Without ethical approval, your clinical trial will be stymied even if it does win funding, says Hugh Davies, research ethics adviser at the Heath Research Authority and consultant paediatrician at John Radcliffe Hospital, Oxford.

Research has brought undoubted benefit. Two centuries ago we didn’t live that long (unless we were lucky), and we lived fearful of illness. Improvements in our understanding, built on research, have changed this. David Wootton in his book Bad Medicine (OUP, 2007) contends that doctors only stopped killing their patients when they analysed their treatments, in other words they researched their care to find out if they were helping their patients.

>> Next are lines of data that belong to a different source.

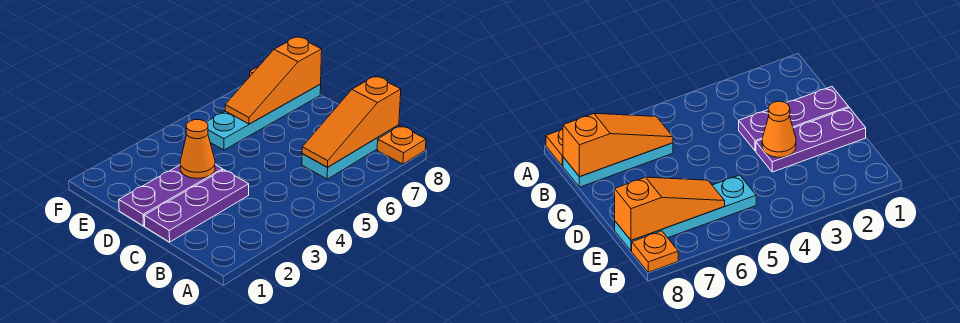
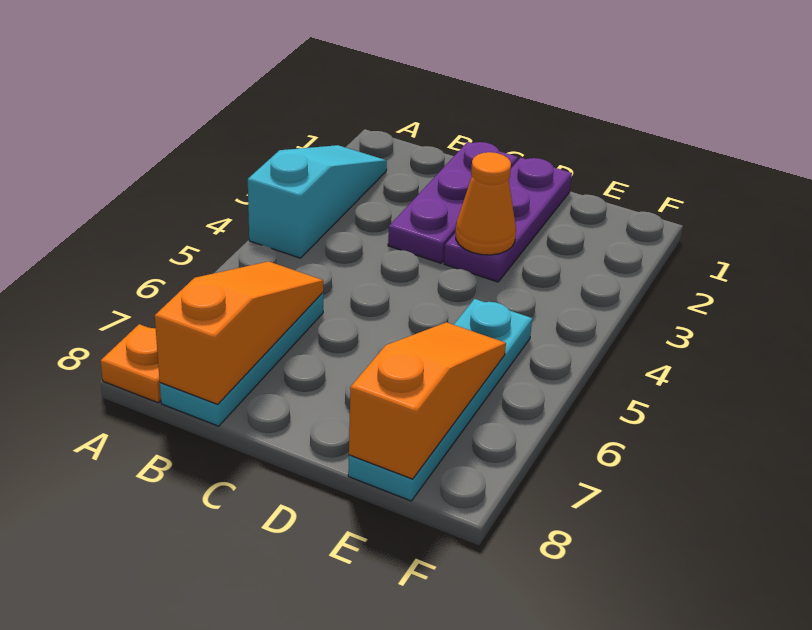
none -> cyan slope A2:A4 level 1 top 4
orange plate F8 level 1 -> none

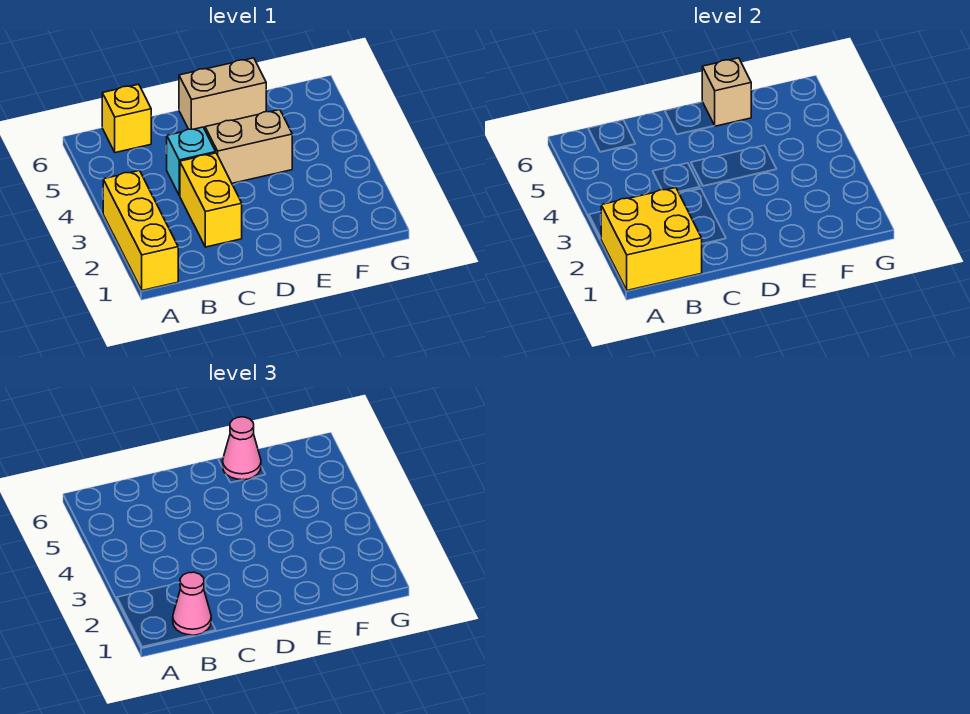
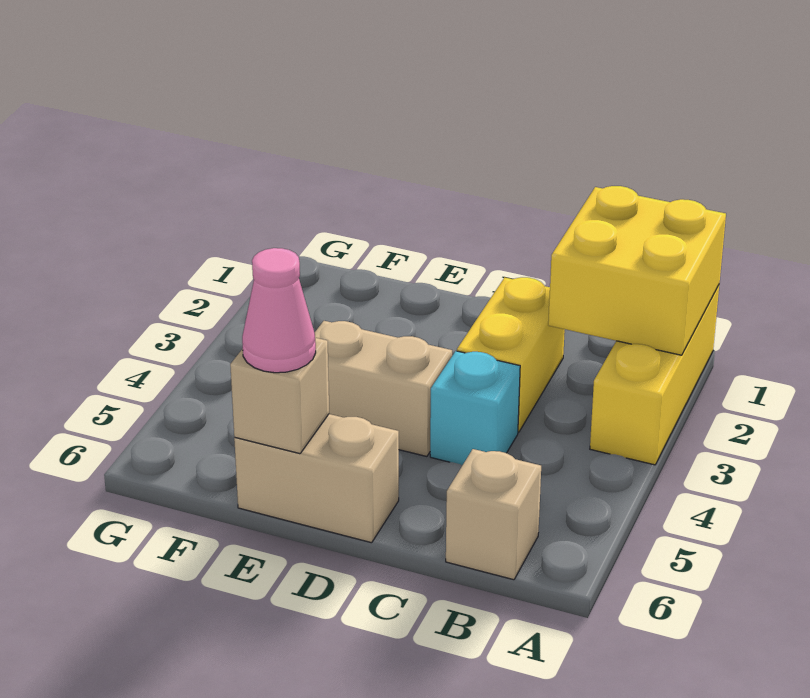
pink cone B1 level 3 -> none
yellow brick B6 level 1 -> tan brick B6 level 1

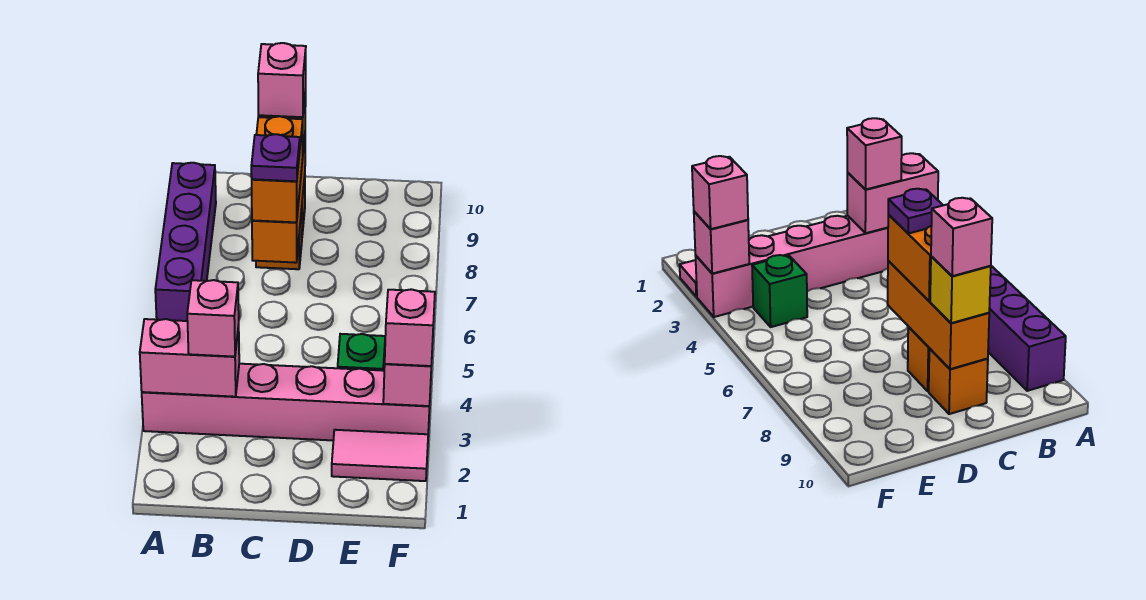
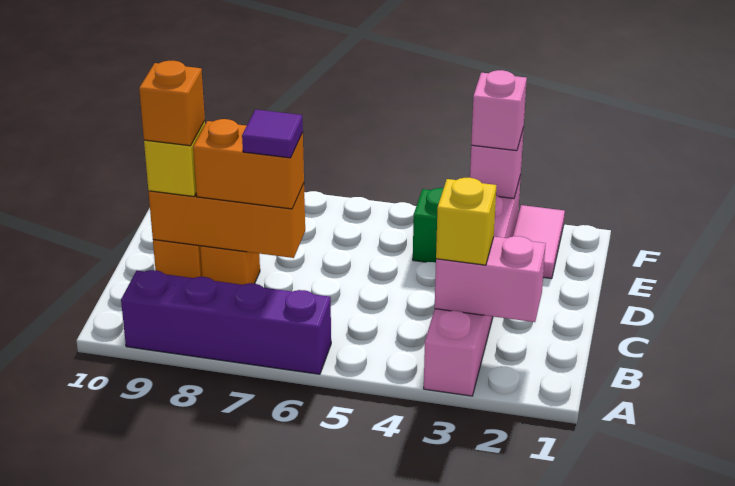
pink brick A3:B3 level 2 -> pink brick B2:B3 level 2
pink brick B3 level 3 -> yellow brick B3 level 3
purple plate C7 level 4 -> purple tile C7 level 4
pink brick C9 level 4 -> orange brick C9 level 4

That this is still evident is clear. Nevertheless, the historical records of research reveal misdemeanours and unethical practice, which have harmed and in some cases killed. While research is still needed, so is its proper design and review by independent bodes such as Research Ethics Committees (RECs). Their authority derives from international guidance issued by bodies such as the World Health Organization and the World Medical Association’s Declaration of Helsinki, national law and professional regulations.  In the UK, the Governance Arrangements for Research Ethics Committees (GAfREC) defines the role and procedures of RECs: research applications are reviewed at a scheduled meeting and at the end RECs are required to make one of three decisions: favourable, favourable with conditions or unfavourable.